Alles unsichtbar zu machen, was – wohlgemerkt von „uns“ – als „muslimisch“ oder „islamisch“ empfunden wird, ist seit Jahren das Ziel der Leute vom Egerkinger Komitee, das hinter der Burka-Initiative steckt. Für sie ist der Islam eine ständige Bedrohung und trägt die Schuld an allem Möglichen. „Wir zielen auf die Muslime“, kommentiert eines der Komiteemitglieder und meint damit nicht etwa Individuen, sondern Mitglieder einer Glaubensgemeinschaft, die mit negativen Eigenschaften versehen werden, oft erfunden oder zumindest überzeichnet, aber in jedem Fall geeignet, die „Anderen“ zu dämonisieren und abzuwerten. So werden, was paradox anmuten mag, diese Menschen als Menschen unsichtbar, indem sie als etwas anderes sichtbar gemacht werden, nämlich als „die Muslime“ – als eine homogene, bedrohliche, monströse Gruppe.

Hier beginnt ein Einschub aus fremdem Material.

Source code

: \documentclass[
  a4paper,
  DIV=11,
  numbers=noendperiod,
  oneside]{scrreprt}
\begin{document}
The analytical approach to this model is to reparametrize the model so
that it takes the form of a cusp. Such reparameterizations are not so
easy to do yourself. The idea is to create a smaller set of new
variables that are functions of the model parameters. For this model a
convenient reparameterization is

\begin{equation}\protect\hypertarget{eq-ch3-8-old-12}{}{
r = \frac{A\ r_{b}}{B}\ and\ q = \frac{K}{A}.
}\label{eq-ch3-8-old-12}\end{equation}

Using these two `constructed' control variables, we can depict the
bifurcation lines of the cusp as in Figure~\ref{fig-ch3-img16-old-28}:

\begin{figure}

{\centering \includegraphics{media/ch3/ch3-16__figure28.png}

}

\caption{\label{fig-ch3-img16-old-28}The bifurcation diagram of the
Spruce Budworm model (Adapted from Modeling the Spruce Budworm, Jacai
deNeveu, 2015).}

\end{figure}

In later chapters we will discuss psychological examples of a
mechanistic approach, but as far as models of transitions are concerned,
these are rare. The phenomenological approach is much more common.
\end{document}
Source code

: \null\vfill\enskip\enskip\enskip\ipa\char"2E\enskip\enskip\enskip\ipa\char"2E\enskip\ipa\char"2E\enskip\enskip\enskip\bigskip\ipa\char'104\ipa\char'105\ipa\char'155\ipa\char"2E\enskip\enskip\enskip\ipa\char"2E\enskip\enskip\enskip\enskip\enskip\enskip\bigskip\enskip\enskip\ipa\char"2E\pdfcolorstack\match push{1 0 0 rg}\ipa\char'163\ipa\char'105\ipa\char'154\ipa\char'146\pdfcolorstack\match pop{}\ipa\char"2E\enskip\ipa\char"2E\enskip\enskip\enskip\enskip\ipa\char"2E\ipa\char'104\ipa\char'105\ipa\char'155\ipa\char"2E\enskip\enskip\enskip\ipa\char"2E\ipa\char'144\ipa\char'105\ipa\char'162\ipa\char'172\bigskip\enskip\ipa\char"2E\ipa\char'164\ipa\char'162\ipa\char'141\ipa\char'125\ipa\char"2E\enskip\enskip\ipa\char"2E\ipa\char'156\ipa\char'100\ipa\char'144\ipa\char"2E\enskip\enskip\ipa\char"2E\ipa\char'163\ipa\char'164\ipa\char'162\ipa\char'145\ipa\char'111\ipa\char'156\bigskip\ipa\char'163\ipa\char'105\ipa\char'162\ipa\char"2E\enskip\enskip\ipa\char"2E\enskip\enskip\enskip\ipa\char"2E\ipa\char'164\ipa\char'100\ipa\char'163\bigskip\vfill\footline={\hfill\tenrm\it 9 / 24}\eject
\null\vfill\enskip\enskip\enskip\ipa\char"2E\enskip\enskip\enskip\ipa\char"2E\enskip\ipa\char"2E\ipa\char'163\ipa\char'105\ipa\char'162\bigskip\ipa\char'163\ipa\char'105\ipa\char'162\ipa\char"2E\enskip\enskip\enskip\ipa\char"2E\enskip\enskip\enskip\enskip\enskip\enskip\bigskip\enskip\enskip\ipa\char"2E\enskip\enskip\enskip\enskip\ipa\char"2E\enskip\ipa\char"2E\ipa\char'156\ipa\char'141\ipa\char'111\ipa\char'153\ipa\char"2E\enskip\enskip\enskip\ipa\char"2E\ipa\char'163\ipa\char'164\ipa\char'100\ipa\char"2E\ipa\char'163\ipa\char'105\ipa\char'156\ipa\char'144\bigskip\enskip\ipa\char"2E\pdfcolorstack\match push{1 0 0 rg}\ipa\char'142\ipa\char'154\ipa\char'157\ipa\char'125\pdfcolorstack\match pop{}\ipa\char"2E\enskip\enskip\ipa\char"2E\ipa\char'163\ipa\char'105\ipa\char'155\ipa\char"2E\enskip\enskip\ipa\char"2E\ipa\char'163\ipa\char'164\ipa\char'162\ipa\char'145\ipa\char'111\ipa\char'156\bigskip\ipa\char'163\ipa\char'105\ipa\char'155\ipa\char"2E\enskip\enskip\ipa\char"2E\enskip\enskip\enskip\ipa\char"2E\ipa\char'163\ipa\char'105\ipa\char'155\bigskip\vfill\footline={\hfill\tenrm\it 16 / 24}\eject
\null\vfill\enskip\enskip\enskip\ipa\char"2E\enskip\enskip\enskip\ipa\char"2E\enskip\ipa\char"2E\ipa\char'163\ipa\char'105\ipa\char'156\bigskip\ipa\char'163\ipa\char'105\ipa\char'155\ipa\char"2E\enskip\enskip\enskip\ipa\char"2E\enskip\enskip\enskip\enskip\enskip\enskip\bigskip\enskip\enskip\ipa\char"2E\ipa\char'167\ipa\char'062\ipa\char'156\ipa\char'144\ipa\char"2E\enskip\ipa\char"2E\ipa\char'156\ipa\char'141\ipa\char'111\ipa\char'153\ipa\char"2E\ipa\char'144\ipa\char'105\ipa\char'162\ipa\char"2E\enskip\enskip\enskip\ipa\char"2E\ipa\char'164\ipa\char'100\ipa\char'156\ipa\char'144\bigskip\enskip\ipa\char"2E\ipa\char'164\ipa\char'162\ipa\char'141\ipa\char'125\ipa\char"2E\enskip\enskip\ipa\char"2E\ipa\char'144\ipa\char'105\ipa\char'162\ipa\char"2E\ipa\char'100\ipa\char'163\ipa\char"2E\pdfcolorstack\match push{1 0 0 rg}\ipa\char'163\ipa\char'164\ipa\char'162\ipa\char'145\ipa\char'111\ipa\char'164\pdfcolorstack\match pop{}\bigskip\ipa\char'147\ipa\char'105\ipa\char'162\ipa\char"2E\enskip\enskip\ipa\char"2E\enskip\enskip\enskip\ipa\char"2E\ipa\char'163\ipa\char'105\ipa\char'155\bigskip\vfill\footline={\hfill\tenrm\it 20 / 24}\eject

Vier Minarette, ein Verbot
Die vermeintlich „Anderen“ selbst zu Wort kommen zu lassen, das sei unabdingbar, um die Vorurteile aufzubrechen, tönt es immer wieder aus Kreisen, die einem Burka-Verbot kritisch gegenüberstehen. Doch sind in der Schweiz wie auch anderswo die Betroffenen inzwischen offenbar müde, an derlei Diskussionen teilzunehmen. Oder sie fürchten Anfeindungen. Dabei sei nicht vergessen, dass Debatten über Kleidungsvorschriften, die angeblich religiösen Ursprungs sind, primär von uns an sie herangetragen werden. Tatsächlich ist der Gesichtsschleier für viele der 450.000 Muslime in der Schweiz ein Relikt, das in ihrem Alltag gar nicht vorkommt und selbst in der islamischen Kultur zunehmend zum Anachronismus verkommt. Sich gegenüber dem Gesichtsschleier zu positionieren oder, im Fall der Männer, gegenüber dem Vollbart mit rasierter Oberlippe, ergäbe für sie genauso viel Sinn wie die an gewöhnliche Christen gerichtete Frage, was sie mit dem Gewand des Ku-Klux-Klans zu tun haben.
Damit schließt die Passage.